## Text excerpt
Report of the Board in relation to remuneration policy and practice For the year ended 31 December 2007

Dear Shareholder

I am delighted to introduce this, our sixth, HBOS Remuneration Committee Report for which we will be seeking approval from shareholders at our Annual General Meeting. It is my first report as Chair of the Committee. Brian Ivory, who had been Chair of the Committee since the establishment of HBOS, retired as a Non-executive Director and as Chair of the Committee immediately following the Annual General Meeting in April 2007.

Under Brian’s outstanding leadership, the Committee established the remuneration policy for our most senior colleagues (now about 240 in all) at the start of 2002. These principles are, we believe, as valid now as they were then and in broad terms are as follows:

  • we have a median (mid-market) salary policy and manage actual salaries broadly up to this position;
  • we set clear and tough targets linked absolutely to business plan performance under our short term incentive (‘STI’) schemes and we inform shareholders of our performance against those targets and the resulting STI outcomes;
  • we operate ‘nowt for nowt’ long term incentive (‘LTI’) schemes: if we do no better than matching our competitor average in terms of returns for shareholders and no better than matching the retail prices index (‘RPI’) in terms of earnings per share growth (‘EPS’), our top 240 colleagues get no LTI payments;
  • we deliver most of our incentive outcomes in HBOS shares and expect senior colleagues to maintain meaningful HBOS shareholdings; and
  • we ensure that we have a clear correlation between overall reward, corporate performance and the interests of our shareholders, in both the short term and the long term.

We believe that we are at the forefront of our competitors in operating in such a robust and transparent remuneration environment.

As was the case a year ago, the Committee has undertaken an assessment of remuneration policy, on this occasion over 2002-2007. Its findings are much the same as a year ago: no need for any change in our remuneration principles; strong support for our policy and practice from shareholders generally; regular and supportive dialogue with our major shareholders; and belief that the incentives we provide create strong alignment with shareholders’ interests and the Group’s performance.

Specifically on that latter point, looking back over those six years since the inception of HBOS:

  • our EPS has risen by 14% p.a. Although we have delivered double digit average annual EPS growth relative to the RPI, under the annual STI arrangements our payments have on average been only very slightly above target levels;
  • under the total shareholder return (‘TSR’) LTI arrangements, we have outperformed our competitors on average by 2.4% p.a. HBOS’s absolute TSR over that period has been 13.4%. In terms of incentive outcomes we have made payments on average at about 75% of maximum levels; and
  • over the first six full calendar years of HBOS (2002-2007) there were six triennial TSR LTI maturities. For the most recent arrangement covering 2005-2007, for the first time we did not outperform our competitors and therefore, in line with our ‘nowt for nowt’ remuneration policy, our TSR LTI payment to colleagues will be zero in March 2008.

[Entries taken from a collection]

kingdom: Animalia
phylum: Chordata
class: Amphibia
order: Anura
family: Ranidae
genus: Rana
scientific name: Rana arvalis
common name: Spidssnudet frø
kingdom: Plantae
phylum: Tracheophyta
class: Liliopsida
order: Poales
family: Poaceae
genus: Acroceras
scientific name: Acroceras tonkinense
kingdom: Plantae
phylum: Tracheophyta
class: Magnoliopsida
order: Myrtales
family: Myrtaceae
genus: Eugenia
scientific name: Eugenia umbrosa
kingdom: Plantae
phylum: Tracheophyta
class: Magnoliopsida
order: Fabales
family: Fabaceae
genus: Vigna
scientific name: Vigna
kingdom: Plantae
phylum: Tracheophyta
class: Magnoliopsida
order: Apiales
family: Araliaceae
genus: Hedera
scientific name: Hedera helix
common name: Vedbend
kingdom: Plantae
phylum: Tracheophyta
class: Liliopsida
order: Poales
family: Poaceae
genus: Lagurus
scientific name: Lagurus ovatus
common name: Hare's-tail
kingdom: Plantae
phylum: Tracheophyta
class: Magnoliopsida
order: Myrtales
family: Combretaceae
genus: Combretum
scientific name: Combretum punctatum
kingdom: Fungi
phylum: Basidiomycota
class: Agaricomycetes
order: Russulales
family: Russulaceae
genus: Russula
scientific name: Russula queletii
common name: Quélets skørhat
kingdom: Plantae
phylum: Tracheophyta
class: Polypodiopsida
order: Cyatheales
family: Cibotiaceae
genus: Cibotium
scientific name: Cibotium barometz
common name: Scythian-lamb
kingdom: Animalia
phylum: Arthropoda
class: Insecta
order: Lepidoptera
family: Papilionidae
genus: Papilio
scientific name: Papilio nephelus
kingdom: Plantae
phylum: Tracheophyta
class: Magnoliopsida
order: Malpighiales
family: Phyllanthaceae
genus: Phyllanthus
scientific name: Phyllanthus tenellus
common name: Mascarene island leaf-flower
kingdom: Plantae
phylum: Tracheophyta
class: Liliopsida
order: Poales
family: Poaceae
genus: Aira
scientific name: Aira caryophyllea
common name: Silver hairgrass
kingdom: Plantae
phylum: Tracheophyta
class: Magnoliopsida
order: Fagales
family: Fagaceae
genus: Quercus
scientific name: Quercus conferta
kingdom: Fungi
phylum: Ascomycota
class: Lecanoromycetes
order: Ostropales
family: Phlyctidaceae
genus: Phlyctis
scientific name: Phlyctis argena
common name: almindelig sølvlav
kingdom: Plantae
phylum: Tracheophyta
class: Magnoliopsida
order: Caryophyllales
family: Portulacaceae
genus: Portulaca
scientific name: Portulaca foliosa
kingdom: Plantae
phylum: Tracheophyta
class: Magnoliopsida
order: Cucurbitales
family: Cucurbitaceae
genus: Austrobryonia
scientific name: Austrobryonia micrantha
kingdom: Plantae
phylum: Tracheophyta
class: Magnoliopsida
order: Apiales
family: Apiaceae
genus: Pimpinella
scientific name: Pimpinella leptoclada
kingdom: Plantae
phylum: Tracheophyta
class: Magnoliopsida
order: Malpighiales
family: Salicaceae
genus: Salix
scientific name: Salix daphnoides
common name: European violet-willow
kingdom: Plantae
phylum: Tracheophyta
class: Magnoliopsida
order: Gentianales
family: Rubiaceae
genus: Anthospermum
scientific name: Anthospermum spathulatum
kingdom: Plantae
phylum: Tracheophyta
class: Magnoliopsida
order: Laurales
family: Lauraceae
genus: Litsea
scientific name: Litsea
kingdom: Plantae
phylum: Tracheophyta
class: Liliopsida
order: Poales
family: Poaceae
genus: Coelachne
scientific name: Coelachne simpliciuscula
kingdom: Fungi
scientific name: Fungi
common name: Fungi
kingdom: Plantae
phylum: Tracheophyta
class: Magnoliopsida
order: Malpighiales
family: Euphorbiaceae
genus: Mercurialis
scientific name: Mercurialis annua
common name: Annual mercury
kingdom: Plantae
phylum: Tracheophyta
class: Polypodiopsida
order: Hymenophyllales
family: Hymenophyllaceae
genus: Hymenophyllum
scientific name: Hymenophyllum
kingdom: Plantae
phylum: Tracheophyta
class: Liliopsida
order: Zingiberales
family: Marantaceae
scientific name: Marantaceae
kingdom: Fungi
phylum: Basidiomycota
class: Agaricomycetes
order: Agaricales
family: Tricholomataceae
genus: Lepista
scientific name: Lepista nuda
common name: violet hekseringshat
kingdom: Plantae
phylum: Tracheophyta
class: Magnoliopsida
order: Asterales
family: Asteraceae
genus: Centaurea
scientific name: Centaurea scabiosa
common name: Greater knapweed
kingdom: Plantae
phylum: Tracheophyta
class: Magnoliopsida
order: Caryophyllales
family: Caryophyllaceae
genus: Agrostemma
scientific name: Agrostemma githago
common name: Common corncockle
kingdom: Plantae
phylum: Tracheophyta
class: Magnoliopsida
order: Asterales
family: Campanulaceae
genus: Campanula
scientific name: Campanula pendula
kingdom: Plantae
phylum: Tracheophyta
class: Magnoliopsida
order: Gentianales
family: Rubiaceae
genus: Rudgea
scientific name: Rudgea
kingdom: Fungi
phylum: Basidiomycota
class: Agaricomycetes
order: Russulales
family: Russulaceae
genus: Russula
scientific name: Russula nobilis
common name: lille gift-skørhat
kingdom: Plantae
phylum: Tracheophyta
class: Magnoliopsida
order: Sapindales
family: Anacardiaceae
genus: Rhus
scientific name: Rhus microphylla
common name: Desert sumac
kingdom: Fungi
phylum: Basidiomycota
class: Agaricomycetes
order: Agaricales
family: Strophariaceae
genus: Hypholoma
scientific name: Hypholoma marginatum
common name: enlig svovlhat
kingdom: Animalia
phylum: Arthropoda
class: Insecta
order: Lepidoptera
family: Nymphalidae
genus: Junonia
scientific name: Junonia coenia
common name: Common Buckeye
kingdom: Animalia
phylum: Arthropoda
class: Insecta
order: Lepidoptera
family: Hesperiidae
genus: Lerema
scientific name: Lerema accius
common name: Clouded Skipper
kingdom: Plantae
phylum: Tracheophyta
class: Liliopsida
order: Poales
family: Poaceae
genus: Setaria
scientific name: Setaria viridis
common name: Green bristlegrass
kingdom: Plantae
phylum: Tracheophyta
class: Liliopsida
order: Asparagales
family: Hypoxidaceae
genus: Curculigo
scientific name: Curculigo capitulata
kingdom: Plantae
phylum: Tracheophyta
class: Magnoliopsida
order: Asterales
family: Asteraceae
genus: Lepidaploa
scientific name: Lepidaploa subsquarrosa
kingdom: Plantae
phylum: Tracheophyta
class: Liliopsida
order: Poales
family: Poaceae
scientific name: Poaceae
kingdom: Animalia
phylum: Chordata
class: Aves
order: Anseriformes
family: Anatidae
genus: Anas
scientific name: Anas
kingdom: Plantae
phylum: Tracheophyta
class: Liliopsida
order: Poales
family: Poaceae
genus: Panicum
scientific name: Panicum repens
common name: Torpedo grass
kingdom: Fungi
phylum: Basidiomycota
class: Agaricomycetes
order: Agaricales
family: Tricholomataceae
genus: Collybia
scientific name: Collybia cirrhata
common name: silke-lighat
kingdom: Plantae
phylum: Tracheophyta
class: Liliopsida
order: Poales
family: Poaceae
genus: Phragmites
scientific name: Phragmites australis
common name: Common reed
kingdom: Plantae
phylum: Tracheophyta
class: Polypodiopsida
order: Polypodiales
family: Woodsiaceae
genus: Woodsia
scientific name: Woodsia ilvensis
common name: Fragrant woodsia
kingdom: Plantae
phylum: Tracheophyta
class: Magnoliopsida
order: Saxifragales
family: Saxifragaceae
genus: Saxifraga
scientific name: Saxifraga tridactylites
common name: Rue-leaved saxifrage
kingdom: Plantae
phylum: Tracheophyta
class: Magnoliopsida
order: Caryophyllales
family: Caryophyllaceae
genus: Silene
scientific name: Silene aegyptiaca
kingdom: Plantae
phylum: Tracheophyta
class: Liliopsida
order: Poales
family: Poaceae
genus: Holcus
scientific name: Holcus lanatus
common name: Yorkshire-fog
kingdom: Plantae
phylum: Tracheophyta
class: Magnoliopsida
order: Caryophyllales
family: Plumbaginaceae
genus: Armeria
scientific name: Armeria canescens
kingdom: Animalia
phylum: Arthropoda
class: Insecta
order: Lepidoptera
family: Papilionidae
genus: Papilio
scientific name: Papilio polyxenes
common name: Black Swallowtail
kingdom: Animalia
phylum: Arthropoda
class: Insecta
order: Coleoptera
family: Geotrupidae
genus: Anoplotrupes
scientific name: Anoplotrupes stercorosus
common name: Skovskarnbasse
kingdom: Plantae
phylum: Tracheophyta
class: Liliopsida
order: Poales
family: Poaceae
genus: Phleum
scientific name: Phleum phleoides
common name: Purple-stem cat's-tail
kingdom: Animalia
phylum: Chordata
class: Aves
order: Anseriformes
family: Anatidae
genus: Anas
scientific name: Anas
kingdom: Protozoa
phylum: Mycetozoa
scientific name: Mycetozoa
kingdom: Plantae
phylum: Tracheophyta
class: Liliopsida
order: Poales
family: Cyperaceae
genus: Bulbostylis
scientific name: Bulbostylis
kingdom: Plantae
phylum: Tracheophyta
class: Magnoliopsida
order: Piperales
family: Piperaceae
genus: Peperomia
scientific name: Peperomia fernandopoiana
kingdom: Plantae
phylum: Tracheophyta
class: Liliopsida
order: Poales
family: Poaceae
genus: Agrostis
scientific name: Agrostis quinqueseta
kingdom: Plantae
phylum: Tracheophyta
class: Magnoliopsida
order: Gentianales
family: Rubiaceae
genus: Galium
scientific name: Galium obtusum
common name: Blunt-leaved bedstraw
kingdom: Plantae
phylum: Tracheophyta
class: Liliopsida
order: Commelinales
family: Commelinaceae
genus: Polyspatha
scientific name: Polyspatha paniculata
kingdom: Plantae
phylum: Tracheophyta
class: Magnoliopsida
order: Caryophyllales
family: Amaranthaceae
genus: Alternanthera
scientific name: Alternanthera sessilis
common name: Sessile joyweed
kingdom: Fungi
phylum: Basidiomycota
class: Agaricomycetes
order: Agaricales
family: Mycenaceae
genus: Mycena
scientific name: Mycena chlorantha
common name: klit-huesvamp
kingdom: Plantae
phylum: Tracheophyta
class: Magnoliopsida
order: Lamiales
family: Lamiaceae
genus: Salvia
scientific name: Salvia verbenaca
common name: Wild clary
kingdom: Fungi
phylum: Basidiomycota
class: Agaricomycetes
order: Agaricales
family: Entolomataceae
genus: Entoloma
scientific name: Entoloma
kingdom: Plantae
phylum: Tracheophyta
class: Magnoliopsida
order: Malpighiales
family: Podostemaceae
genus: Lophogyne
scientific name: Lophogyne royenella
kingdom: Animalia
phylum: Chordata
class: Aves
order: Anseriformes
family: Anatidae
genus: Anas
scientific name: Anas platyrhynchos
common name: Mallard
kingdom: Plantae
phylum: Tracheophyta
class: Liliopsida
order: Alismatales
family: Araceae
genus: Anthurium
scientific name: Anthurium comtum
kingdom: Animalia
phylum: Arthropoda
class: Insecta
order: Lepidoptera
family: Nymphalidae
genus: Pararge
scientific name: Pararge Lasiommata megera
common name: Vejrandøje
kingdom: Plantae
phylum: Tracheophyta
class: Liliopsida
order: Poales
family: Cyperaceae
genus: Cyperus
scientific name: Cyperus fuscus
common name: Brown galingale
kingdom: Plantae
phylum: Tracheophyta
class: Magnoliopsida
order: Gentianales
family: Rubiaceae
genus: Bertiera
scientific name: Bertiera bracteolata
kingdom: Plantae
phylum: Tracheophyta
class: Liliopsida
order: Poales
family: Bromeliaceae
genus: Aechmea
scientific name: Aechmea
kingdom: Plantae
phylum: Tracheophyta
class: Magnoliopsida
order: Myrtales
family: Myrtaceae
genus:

## Things to do
(1) According to the remuneration report, by how much on average per year did HBOS outperform its competitors under the TSR LTI arrangements?
(2) Set down everything in the remuneration report from "As was the case" down to "the Group’s performance.".

## Solutions to the exercise
(1) HBOS outperformed its competitors by 2.4% per year on average.

(2)
As was the case a year ago, the Committee has undertaken an assessment of remuneration policy, on this occasion over 2002-2007. Its findings are much the same as a year ago: no need for any change in our remuneration principles; strong support for our policy and practice from shareholders generally; regular and supportive dialogue with our major shareholders; and belief that the incentives we provide create strong alignment with shareholders’ interests and the Group’s performance.